EXERCISE TASKS:
1: Rewrite the paragraph of the Coke passage that begins "Across the country, Sevan Curukcu" as a short bulleted list that keeps its main facts.
2: Please print part of the Coke passage word for word, starting with "Across the country, Sevan" and going on through "of Red Bull.".

SELECTED EXCERPT:
----------------------------------------
Given all the choices out there, people just aren’t drinking as much Coke. Douglas has watched this happen from his perch at headquarters, checking numbers reports and meeting with the company’s vast network of bottlers. And you don’t need inside access to the data to detect the trend. Just ask Joe Davis, a self-described “frontline stocking grunt” at a Walmart (WMT) in Spokane, Wash. “Coke doesn’t move as much as we’ve seen it move in the past,” he says.
Across the country, Sevan Curukcu, who owns and runs a BP station in Lodi, N.J., has noticed the same thing. When Curukcu moved his family to the U.S. from Turkey in 2001, he opened the BP franchise and quickly found that all anyone ever wanted to buy was a Coke or maybe a Snapple. Today? “It’s all Red Bull or water.” In his gas station, Curukcu has relegated Coca-Cola and its carbonated competitors (Pepsi, Dr Pepper, and all the decaffeinated, low-calorie iterations thereof) to one refrigerator in the corner. The rest of the store is stocked with iced tea, juices, and lots of water and energy drinks. “See what I mean?” he asks as a 20-year-old waitress walks up to his counter and purchases two liters of water and two 20-ounce cans of Red Bull.
----------------------------------------
Dataset records
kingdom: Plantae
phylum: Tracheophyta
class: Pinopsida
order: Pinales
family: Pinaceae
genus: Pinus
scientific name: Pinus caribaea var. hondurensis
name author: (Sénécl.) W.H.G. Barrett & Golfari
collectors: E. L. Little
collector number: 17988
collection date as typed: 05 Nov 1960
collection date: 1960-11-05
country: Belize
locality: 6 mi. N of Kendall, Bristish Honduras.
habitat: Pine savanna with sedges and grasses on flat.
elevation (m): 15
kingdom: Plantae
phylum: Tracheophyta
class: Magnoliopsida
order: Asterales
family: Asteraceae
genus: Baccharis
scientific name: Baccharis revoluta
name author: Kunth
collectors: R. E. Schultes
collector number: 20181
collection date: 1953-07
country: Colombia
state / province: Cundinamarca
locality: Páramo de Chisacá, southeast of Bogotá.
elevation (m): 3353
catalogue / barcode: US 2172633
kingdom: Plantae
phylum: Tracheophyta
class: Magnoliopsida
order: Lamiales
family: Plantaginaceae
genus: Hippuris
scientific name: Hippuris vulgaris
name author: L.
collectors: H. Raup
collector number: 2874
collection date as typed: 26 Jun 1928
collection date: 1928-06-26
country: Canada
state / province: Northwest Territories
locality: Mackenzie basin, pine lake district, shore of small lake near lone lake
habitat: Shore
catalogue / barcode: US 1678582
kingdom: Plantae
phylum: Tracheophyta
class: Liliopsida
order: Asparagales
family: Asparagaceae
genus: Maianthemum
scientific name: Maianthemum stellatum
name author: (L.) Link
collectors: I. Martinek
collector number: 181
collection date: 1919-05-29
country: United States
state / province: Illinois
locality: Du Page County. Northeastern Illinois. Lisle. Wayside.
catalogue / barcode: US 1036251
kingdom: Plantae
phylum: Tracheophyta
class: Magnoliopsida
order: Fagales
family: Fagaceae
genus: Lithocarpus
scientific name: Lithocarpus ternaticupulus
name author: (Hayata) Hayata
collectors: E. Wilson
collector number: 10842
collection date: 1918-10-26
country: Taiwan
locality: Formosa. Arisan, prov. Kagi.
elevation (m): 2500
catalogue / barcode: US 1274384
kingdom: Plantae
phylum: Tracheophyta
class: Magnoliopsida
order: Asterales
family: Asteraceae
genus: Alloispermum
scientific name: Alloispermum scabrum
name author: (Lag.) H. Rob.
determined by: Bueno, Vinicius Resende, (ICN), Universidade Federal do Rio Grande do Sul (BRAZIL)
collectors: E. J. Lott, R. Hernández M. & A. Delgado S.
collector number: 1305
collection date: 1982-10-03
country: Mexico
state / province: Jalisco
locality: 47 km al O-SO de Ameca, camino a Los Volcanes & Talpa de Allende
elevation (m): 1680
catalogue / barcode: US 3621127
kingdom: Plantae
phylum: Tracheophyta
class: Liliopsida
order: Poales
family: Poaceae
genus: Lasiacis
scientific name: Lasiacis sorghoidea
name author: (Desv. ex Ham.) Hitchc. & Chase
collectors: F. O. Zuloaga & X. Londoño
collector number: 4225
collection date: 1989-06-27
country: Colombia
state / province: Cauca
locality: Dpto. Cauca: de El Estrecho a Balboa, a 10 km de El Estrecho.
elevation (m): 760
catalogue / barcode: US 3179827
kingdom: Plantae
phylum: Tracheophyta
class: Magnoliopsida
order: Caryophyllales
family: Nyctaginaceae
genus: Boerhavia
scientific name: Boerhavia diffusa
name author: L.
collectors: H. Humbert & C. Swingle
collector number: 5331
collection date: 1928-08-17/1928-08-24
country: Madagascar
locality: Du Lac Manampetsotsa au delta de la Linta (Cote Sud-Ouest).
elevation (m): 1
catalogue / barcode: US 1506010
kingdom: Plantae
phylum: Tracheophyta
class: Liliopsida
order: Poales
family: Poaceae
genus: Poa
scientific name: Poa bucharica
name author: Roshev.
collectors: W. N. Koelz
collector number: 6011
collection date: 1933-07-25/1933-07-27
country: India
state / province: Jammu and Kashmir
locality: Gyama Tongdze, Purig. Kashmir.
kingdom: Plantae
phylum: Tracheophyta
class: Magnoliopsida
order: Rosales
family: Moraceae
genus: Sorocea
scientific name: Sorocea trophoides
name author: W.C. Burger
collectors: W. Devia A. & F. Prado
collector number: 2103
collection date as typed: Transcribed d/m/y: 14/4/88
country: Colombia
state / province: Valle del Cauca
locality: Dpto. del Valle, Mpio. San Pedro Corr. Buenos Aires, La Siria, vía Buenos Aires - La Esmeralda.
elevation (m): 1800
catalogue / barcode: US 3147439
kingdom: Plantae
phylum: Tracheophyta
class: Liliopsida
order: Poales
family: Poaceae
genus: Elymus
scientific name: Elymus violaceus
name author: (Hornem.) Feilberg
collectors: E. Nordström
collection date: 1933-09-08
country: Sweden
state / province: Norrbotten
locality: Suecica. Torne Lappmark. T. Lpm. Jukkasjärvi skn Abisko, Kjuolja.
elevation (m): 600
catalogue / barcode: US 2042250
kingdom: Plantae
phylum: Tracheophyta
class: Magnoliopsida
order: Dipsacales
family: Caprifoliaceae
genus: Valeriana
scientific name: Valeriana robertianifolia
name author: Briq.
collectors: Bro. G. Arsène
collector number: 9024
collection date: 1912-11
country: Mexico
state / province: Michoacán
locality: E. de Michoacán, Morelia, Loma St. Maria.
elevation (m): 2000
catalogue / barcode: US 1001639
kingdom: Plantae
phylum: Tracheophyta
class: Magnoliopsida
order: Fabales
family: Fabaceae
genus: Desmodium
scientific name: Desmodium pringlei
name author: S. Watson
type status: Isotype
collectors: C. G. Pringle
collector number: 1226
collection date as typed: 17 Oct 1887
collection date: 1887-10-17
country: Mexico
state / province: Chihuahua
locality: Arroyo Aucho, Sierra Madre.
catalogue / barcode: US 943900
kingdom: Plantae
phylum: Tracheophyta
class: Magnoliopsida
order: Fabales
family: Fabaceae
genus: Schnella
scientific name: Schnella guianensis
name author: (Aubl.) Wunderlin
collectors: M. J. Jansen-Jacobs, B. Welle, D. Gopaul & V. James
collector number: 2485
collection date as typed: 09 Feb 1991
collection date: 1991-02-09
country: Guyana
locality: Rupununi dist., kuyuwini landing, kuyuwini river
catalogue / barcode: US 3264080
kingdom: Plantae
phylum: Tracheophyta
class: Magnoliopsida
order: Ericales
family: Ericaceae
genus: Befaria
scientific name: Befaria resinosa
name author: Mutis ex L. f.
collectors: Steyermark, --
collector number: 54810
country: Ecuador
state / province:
----------------------------------------
PER-TASK OUTPUTS:
1:
- Sevan Curukcu owns and runs a BP station in Lodi, N.J., and has seen the same drop in Coke sales.
- He moved his family from Turkey to the U.S. in 2001 and opened the BP franchise.
- At first, nearly everyone wanted a Coke or maybe a Snapple. Now it's "all Red Bull or water."
- Coca-Cola and its carbonated rivals (Pepsi, Dr Pepper and their decaffeinated and low-calorie versions) now fill one refrigerator in the corner.
- The rest of the store holds iced tea, juices, and lots of water and energy drinks.
- As an example, a 20-year-old waitress buys two liters of water and two 20-ounce cans of Red Bull.

2:
Across the country, Sevan Curukcu, who owns and runs a BP station in Lodi, N.J., has noticed the same thing. When Curukcu moved his family to the U.S. from Turkey in 2001, he opened the BP franchise and quickly found that all anyone ever wanted to buy was a Coke or maybe a Snapple. Today? “It’s all Red Bull or water.” In his gas station, Curukcu has relegated Coca-Cola and its carbonated competitors (Pepsi, Dr Pepper, and all the decaffeinated, low-calorie iterations thereof) to one refrigerator in the corner. The rest of the store is stocked with iced tea, juices, and lots of water and energy drinks. “See what I mean?” he asks as a 20-year-old waitress walks up to his counter and purchases two liters of water and two 20-ounce cans of Red Bull.